Cuando hablamos de sobriedad no estamos considerando la cultura, mucho menos las influencias de las culturas orientales que a veces pueden traer bienestar a las personas. No estamos hablando tan poco de estudios teológicos o de tradiciones. Estamos hablando de algo precioso que nos lleva a la eternidad.

Luego tenemos la oración, el ayuno y la sobriedad. Estas tres disciplinas espirituales definen el camino hacia el regreso de la libertad.
Somos libres de agradecer a Dios por lo que hemos renunciado a las cosas de este mundo. En general, la gente no es lo suficientemente agradecida porque se contenta con la paz que el mundo puede dar.

Padre eterno oie nuestra oración:

Señor, entendemos que nos has dado a conocer estas disciplinas espirituales para que podamos encontrarte mientras estemos aquí, y sobre todo en la eternidad. Estamos agradecidos por todo lo que aprendimos aquí y hoy. Que todas estas palabras que ahora tengo en mi corazón y que ya están alimentando mi vida, sigan transformándome según tu voluntad y esta sobriedad añadida a mi vida traiga la verdadera Paz que el mundo no puede dar.

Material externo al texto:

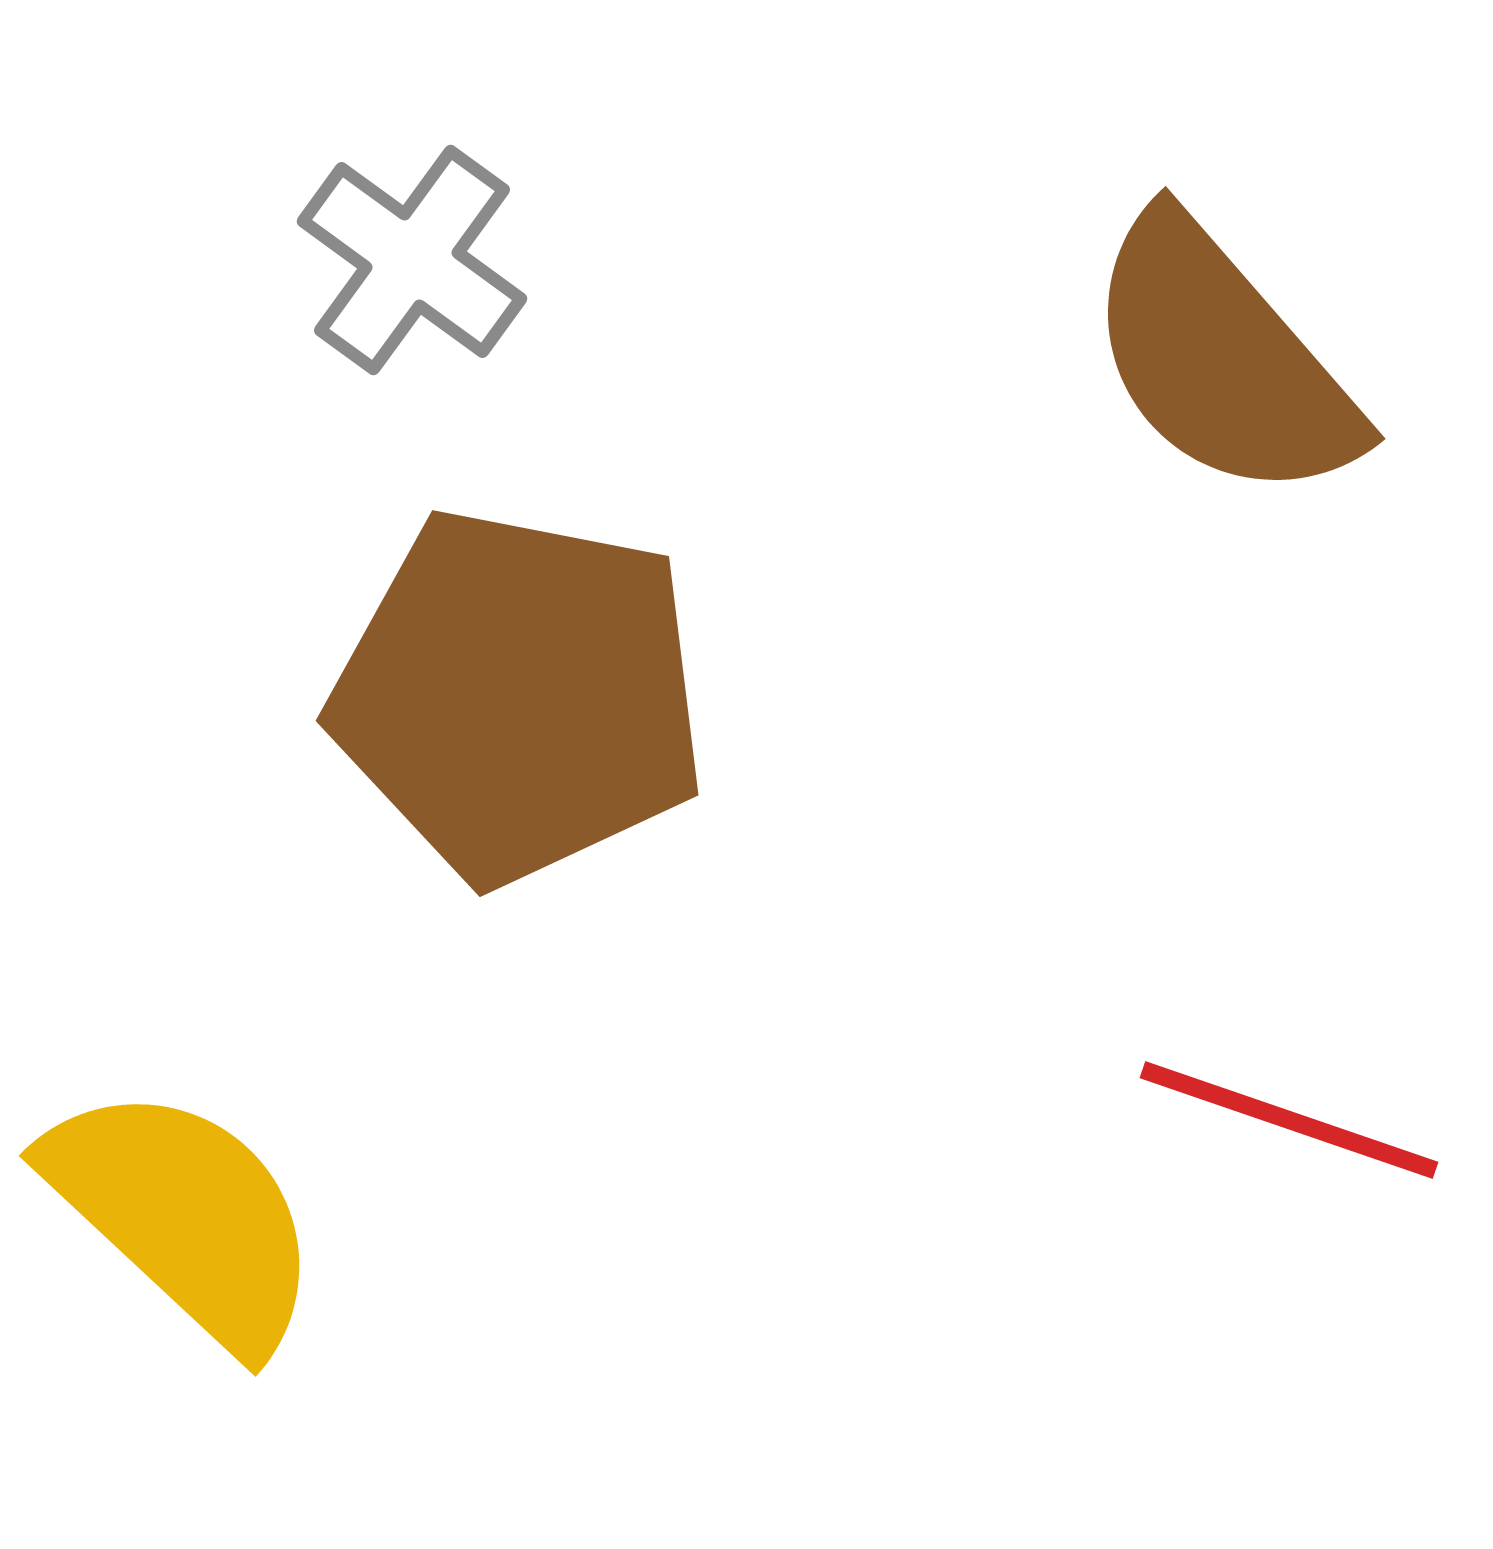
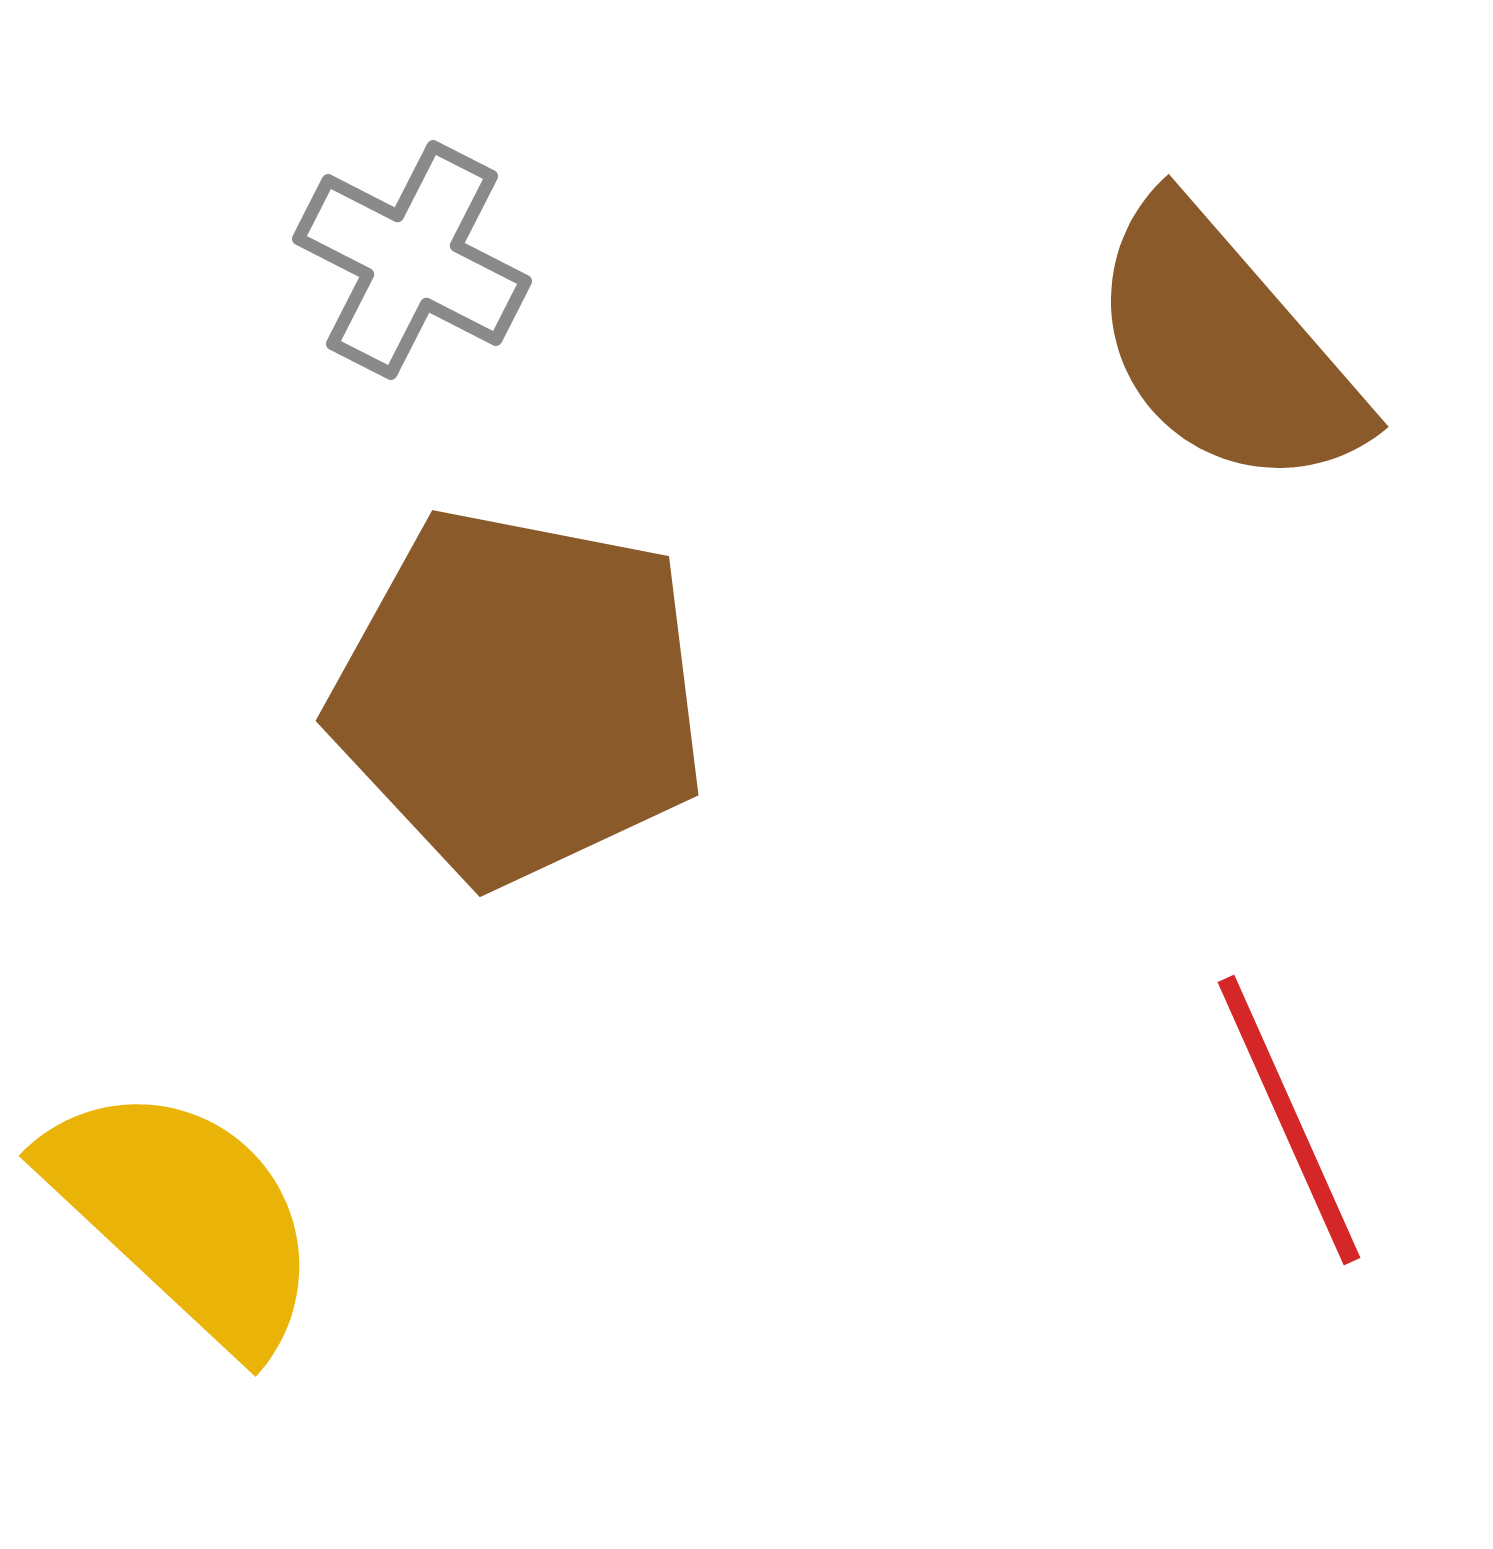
gray cross: rotated 9 degrees counterclockwise
brown semicircle: moved 3 px right, 12 px up
red line: rotated 47 degrees clockwise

Gracias Señor por hacernos tus hijos. El Señor es nuestro mejor amigo. Podemos confiar en ti, por eso seguimos aprendiendo en tu presencia. Señor, que nunca nos abandones. Reconocemos que todos somos pecadores, pero que el Señor nos perdone nuestras culpas. Estamos seguros que nunca nos abandonarás y mantendrás esta sobriedad para permanecer en este camino que nos has mostrado a seguir. Y sobre todo, Señor, acompáñanos, abriéndonos las puertas que necesitamos para seguir alimentándonos y ayudándonos a superar cada una de las dificultades que se nos presenten en el camino de nuestra vida. Ya no queremos que el pecado nos separe del Señor. Sigue cuidándonos y líbranos del mal, porque tuyo es el reino, el poder y la gloria por siempre.